» **ISTRUZIONI**: Scrivi, per favore, la parte successiva del testo sulla frustrazione da social, partendo subito dopo la sua ultima frase.

Comunicati

LA FRUSTRAZIONE DA “SOCIAL”

Oggi per alcuni sembra che il mondo giri esclusivamente in base a ciò che si posta su un SOCIAL, dal cibo che si mangia ai vestiti con la “griffe o meno”; dai viaggi intercontinentali agli acquisti di auto o di varie attrezzature…

Ma siamo sicuri che nella “realtà” ognuno rispecchi il suo modo di essere?

Certo, seppur in minima parte per taluni o in modo totale per altri, ciò che si posta potrebbe anche rispecchiare il “vero modus operandi”.

Alcuni interrogativi ho voluto però porli ad una psicologa, la Dott.ssa Lucia BIASCO.

COSA PUÒ SPINGERE UNA PERSONA A DARE UN’IMMAGINE DI SÉ COMPLETAMENTE DISTORTA DA QUELLA REALE?“.

La piattaforma social è un vero e proprio palcoscenico virtuale, con riflettori spesso puntati proprio su ciò che non si avrebbe mai il coraggio di esternare dal vivo, davanti ad amici e familiari. Il mondo reale ha norme di comportamento e di pensiero a volte gravose da assecondare, ed ecco allora che la propria homefacebookiana diventa la casa ideale, anzi, il mondo ideale a nostro uso e personale consumo, su misura per noi e per i nostri bisogni, dove possiamo essere come meglio ci aggrada. In questo paese dei balocchi dove pare non ci siano regole, ci si sente liberi di seguire gli impulsi, di spadroneggiare come un monarca assoluto col diritto di vita e ‘di morte’ sugli altri, grazie allo scettro delle ‘rimozioni’. La nuova immagine di sé, quella social, diventa quindi necessariamente più totalitaria, molto meno ricca di sfumature e molto più chiusa agli scambi empatici. Un segnale evidente di questa chiusura empatica è la febbre del like, che porta a ricreare nel virtuale proprio ciò da cui si rifuggiva nel reale, ovvero il timore e lo sconforto per il giudizio (e pregiudizio) degli altri. Sicché anche nel nuovo e idilliaco mondo telematico si finisce per frustrarsi e autocensurarsi, magari postando solo quello che immaginiamo possa piacere ai nostri ‘amici’ virtuali, e omettendo o edulcorando tutto il resto. Ci si limita a interagire solo con chi la pensa come noi, ovvero con chi può soddisfare la nostra vanità. Per inciso: la fame di like è inversamente proporzionale alla personale dotazione di sicurezza; una sazietà congrua e sana dell’autostima permette di non avere i crampi da fame di like, di modulare meglio le nostre reazioni alle contestazioni, e di aprirci a un dialogo più genuino, sia sul social sia nel reale. Il più delle volte ciò che siamo e scriviamo sui social non è mai totalmente aderente al vero, ma esalta solo alcune parti della nostra personalità, sicché o si diventa ‘troppo’ schietti, e quindi più esclusivisti, esuberanti e anche prepotenti, o ‘troppo poco’ sinceri, più timidi, guardinghi e suscettibili. Forse parlare di distorsione dell’immagine di sé è addirittura riduttivo, paradossalmente potremmo dire che il canale social svela e dà risonanza alla parte ‘a-social‘ del sé.

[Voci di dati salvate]
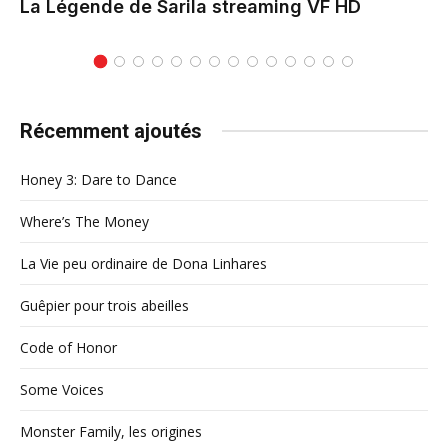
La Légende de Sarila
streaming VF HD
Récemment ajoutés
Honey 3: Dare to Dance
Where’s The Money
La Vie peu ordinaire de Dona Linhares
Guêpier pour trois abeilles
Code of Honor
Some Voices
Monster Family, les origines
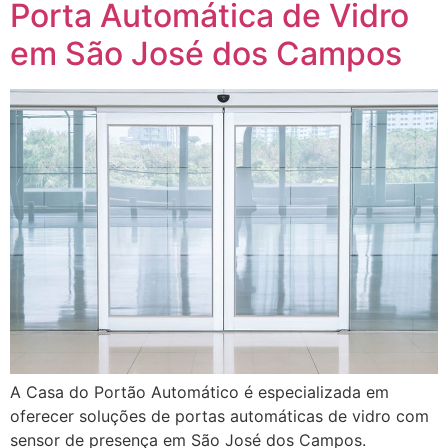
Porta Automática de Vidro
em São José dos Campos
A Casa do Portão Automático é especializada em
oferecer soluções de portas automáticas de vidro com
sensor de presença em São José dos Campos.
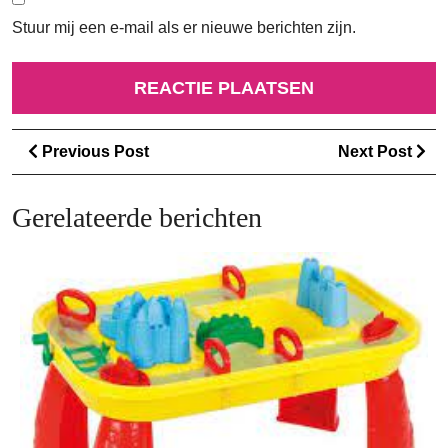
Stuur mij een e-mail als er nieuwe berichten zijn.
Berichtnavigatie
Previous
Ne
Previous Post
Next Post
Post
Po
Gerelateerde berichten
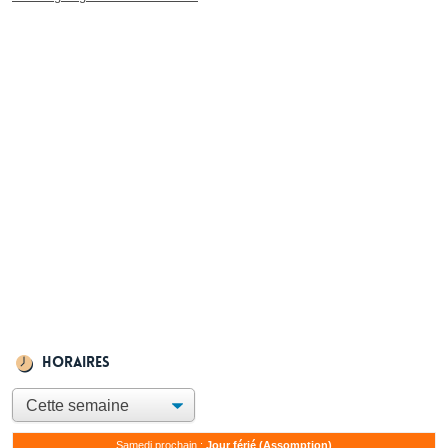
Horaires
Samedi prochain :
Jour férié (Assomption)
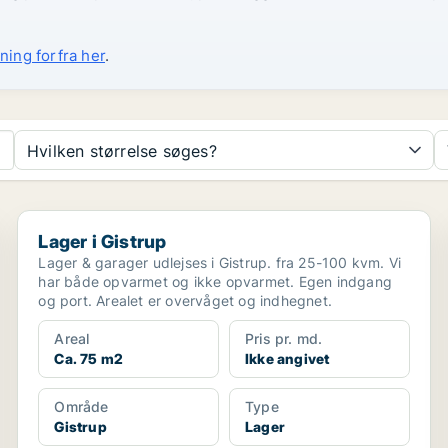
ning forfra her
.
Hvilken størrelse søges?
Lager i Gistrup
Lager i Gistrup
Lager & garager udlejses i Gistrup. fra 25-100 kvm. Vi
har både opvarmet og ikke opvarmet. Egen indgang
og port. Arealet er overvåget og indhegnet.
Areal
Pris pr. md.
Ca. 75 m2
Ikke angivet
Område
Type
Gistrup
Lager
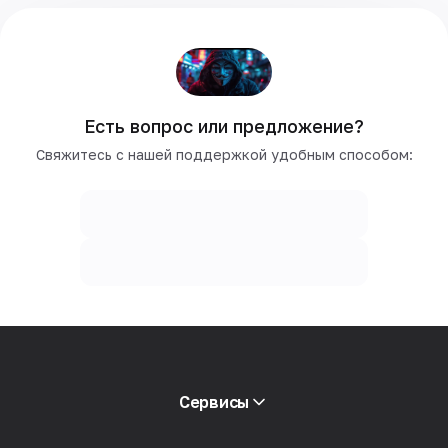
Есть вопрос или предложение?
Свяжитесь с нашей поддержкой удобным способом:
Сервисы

» **RISULTATO**:
Va in ogni caso sottolineato che una certa percentuale di distorsione dell’immagine che offriamo di noi sui social è legata anche alla struttura intrinseca di facebook, i cui post non consentono certo argomentazioni articolate e pazienti. Il canale social ha come principali caratteristiche la velocità e l’immediatezza, vista la calca di utenti che potrebbero intervenire nelle nostre conversazioni: per cui si deve leggere in fretta tutti i commenti e decidere con altrettanta foga cosa rispondere. Non si ha tempo per capire il punto di vista altrui, e diventa molto facile esacerbare toni e opinioni che nella vita reale, con tempi più dilatati e con contatti a viso aperto, sarebbero abitualmente meno lapidari e più prudenti.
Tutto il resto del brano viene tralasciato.